En l’espèce, des actes de corruption active d’agent public étranger ont été commis pour le compte de la société mère d’un groupe de sociétés par la combinaison des interventions de consultants / salariés des filiales de la société et du RAC (Risk Assessment Committee). Or, la Cour de cassation considère que ces consultants sont des représentants de fait de la société en raison de l’existence de l’organisation matricielle et transversale propre au groupe et des missions qui leur étaient confiées. A cet égard, il importe donc peu qu’il n’existe aucun lien juridique entre la société mère et la filiale, ni aucune délégation de pouvoirs à leur profit, la double hiérarchie (filiale / société mère) suffisant à qualifier la représentation de la personne morale. Par ailleurs, la Cour relève que le RAC central était composé de dirigeants du groupe dont la mission l’amenait à valider, pour le compte de ce groupe, le recours à des paiements illicites sous couvert de contrat de consultants.
La Cour de cassation confirme donc qu’une société holding peut engager sa responsabilité pénale pour des actes de corruption commis par des salariés de ses filiales pour son compte.
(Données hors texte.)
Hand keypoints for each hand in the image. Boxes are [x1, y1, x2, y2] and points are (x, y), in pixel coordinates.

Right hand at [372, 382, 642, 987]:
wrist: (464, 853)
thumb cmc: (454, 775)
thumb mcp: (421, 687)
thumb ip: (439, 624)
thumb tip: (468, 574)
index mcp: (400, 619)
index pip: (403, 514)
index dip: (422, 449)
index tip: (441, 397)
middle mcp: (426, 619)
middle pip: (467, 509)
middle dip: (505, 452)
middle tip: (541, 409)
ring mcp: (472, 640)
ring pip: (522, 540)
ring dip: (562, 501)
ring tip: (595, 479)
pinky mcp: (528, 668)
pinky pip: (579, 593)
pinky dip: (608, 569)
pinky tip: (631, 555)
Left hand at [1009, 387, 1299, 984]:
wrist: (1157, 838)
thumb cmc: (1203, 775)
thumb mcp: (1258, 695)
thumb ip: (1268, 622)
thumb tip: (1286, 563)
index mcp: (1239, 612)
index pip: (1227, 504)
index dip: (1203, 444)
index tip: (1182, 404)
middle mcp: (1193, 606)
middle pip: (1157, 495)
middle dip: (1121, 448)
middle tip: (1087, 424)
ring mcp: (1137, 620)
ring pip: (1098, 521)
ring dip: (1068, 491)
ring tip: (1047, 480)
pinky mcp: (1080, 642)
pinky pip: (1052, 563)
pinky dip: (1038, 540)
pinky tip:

Elle approuve la cour d’appel qui a retenu que les salariés des trois filiales de la société mère ainsi que le RAC avaient la qualité d’organe au sens de l’article 121-2 du code pénal.
Cass. soc., 16 juin 2021, n° 20-83.098, F-D
La vidéosurveillance constante du lieu où un salarié travaille seul est disproportionnée
Aux termes de l’article L. 1121-1 du Code du travail, « nul ne peut apporter aux droits des personnes et aux libertés individuelles et collectives de restrictions qui ne seraient pas justifiées par la nature de la tâche à accomplir ni proportionnées au but recherché ».
La Cour de cassation vient rappeler par une nouvelle décision cette obligation de proportionnalité et sanctionne le licenciement d’un salarié prononcé pour des faits prouvés par la vidéosurveillance. Constatant que le salarié, qui exerçait seul son activité en cuisine, était soumis à la surveillance constante de la caméra qui y était installée, elle en déduit que les enregistrements étaient attentatoires à la vie personnelle du salarié et disproportionnés au but allégué par l’employeur de sécurité des personnes et des biens.